What the reader feel is the gradual separation of Anuttara and Lalitha, where no one can specify the reasons. But according to the diary entries it is seen that the soldier finds himself rather aloof from his home front and gradually attracted by another woman, who in terms of love is shown as far more intimate and care taking. Both of them are shown as wounded.

Wounded perhaps more due to their simple misunderstandings that grow up culminating in a divorce. But the diary continues with both of other happenings like the consolation on the part of other females, and even interested males, who so wish to seek companionship with Anuttara. But as it normally happens in many sentimental novels, the dialogues that ensue are fused with verbal intimacies than actual physical aversions.

There are moments where the diary entries are utilised as minor dictums wise cracks and sermons for the sake of self realisation. This I feel is a factor borrowed from the local narrative seen commonly seen in glossy newspapers, serialised weekly. The suspense and intimacy are the key points underlines in these popular narratives. The writer looks unescapable from their area.

The novel could be regarded as a suspense packed series of diary entries linked once in a while by an authorial commentary to state the lapse of time.

The writer desires to write a lot of things as happenings around the protagonist’s life. But the reader may feel that it is a thin layer of family disturbance, partly mental and partly physical, partly likings and partly dislikings.

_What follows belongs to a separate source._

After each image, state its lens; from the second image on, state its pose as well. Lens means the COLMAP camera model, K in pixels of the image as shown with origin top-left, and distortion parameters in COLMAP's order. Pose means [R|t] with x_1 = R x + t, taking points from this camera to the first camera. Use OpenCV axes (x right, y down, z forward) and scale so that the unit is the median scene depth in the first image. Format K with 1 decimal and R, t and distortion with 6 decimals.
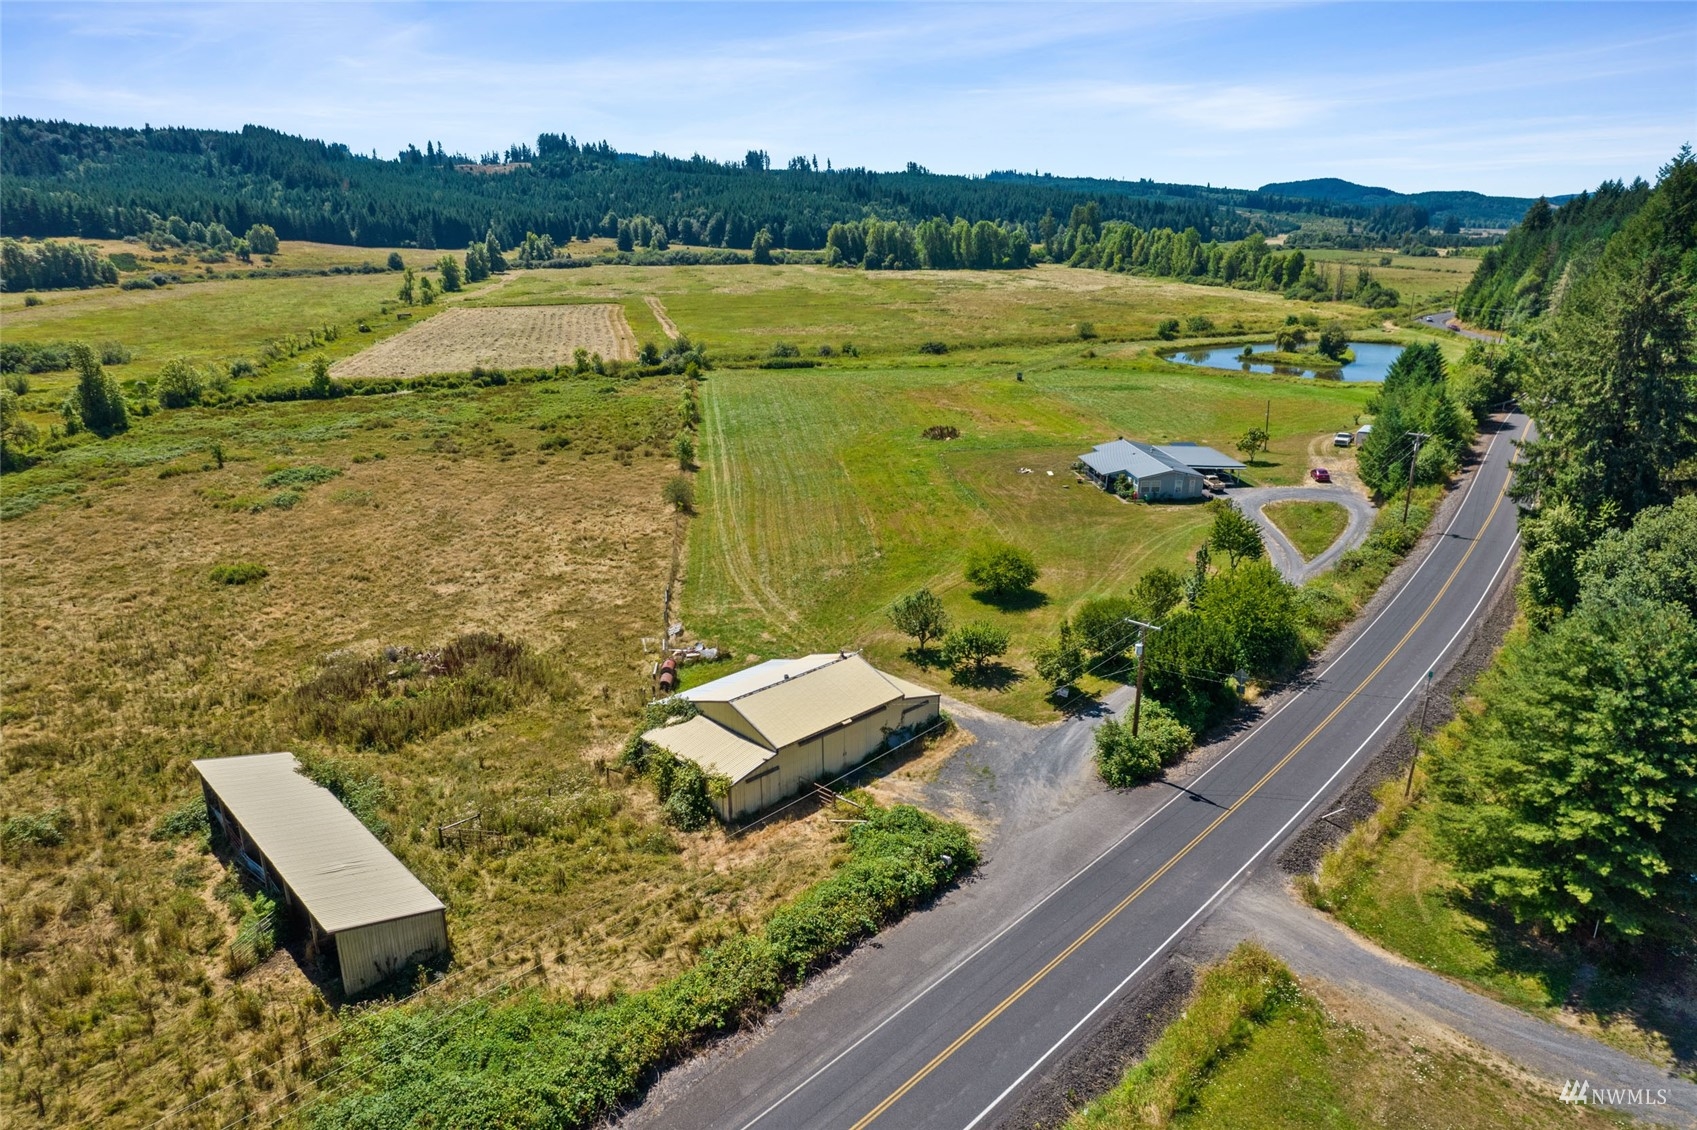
lens RADIAL K [[1098.7, 0, 852.3], [0, 1098.7, 572.9], [0, 0, 1]] dist [-0.068325, 0.052523]
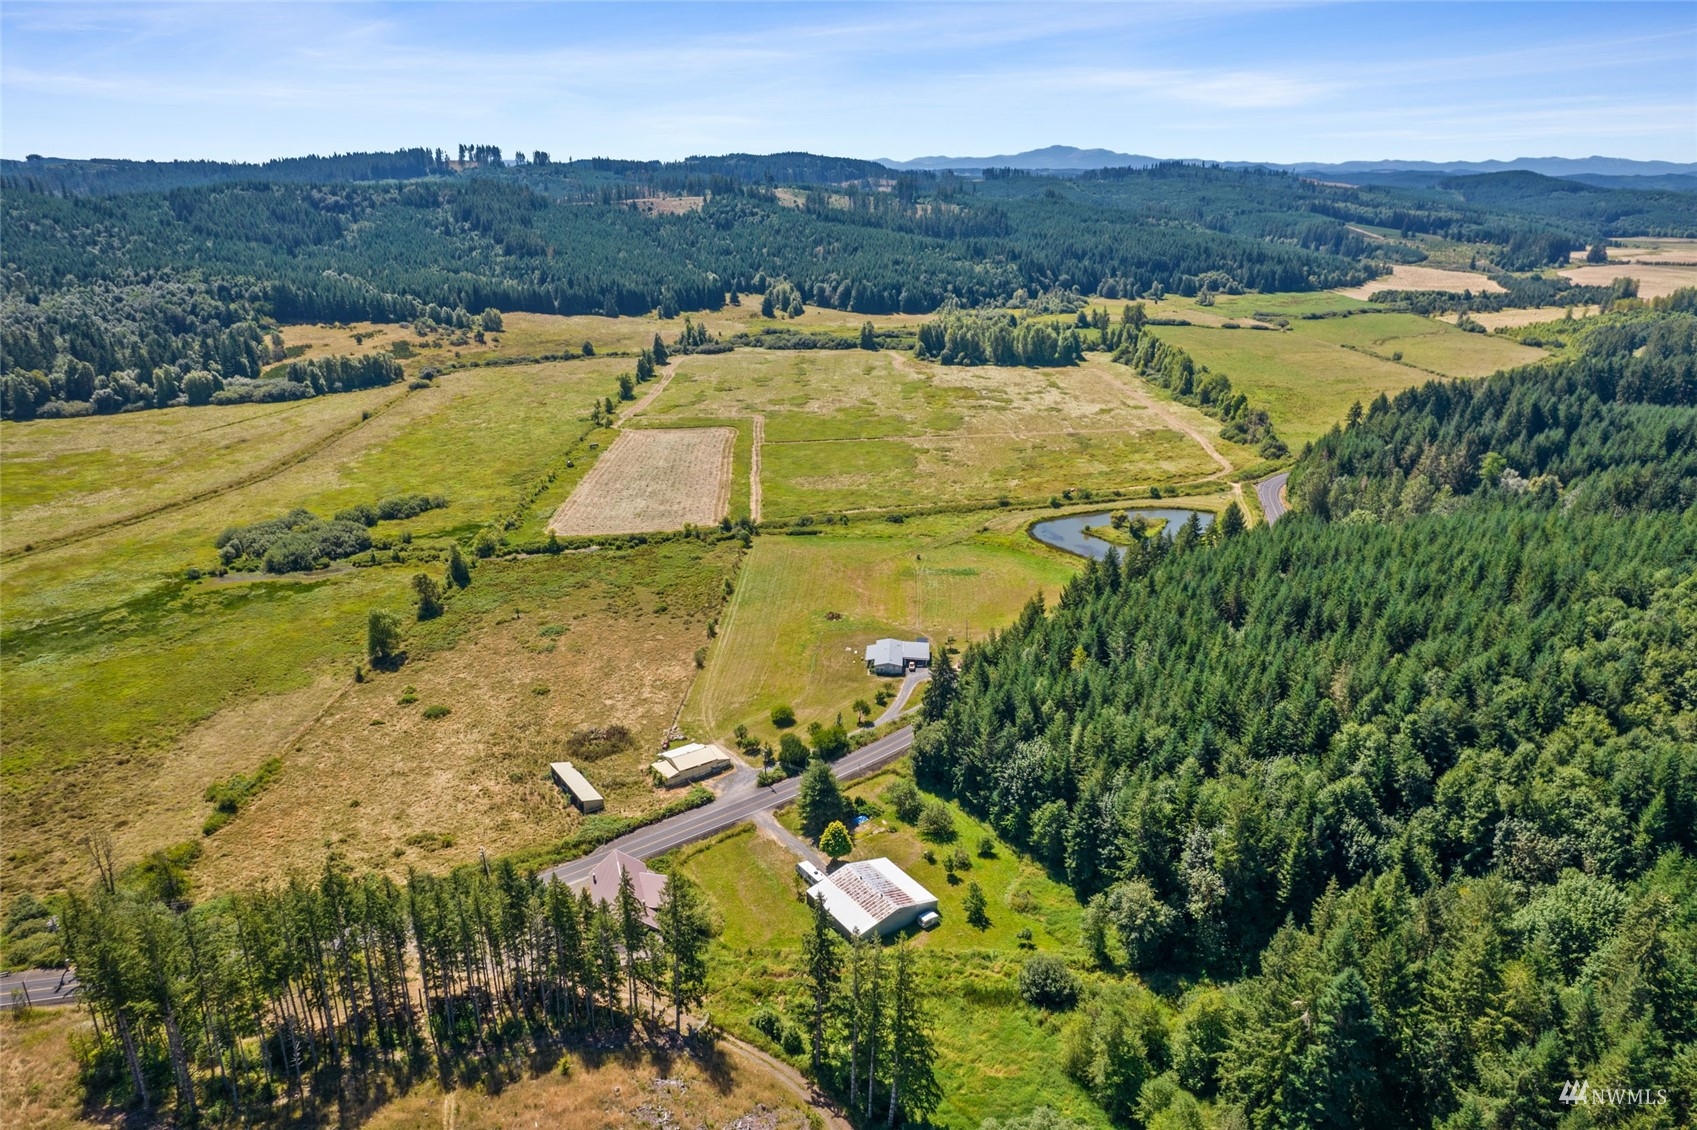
lens RADIAL K [[1098.7, 0, 847.3], [0, 1098.7, 571.8], [0, 0, 1]] dist [-0.068325, 0.052523]
pose [[0.987354, 0.057760, -0.147633, 0.114164], [-0.053449, 0.998025, 0.033006, -0.077610], [0.149248, -0.024698, 0.988491, -0.304741]]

There is no in depth study of any character as for example the soldier concerned is a captain whose functions or the functions as seen by his wife never emerge as complex human experiences. Instead they are shadowy reflections of positions, which may or may not win the sympathy of the reader. When another male named Malinga enters Anuttara’s life, the diary entries become packed with repeated emotions as a woman cannot decide what one should do.

But Anuttara’s diary entries fail to record the human subtitles in correct perspectives, as they fall into banality.

The two female characters, those of the mother and the sister emerge as far fetched projections, that doe snot throw sufficient light and shade to the creation.

The key factor that Shantha attempts to pinpoint in the end is the positive and vigilant pattern of living, which alone is the sole guidance to a tragedy. As such she wants to trigger off with a business, for which she needs the blessings of even the separated husband and the children. The narrative dispossesses a focal point.

As a result of discursive adventure, the reader sees that quite a lot of dogmatism had crept into the central mode of expression. Although a family reunion is hinted, the reader may not know exactly what it means. In the narrative context. As such I try to draw a conclusion:

The attempt of utilizing a narrative technique through heartening, the content nevertheless may not be so humane as a fused entity. When a cluster of things as experiences are enveloped in diary form there is tendency to see a clutter. This I presume is the creative mishap of the new writer.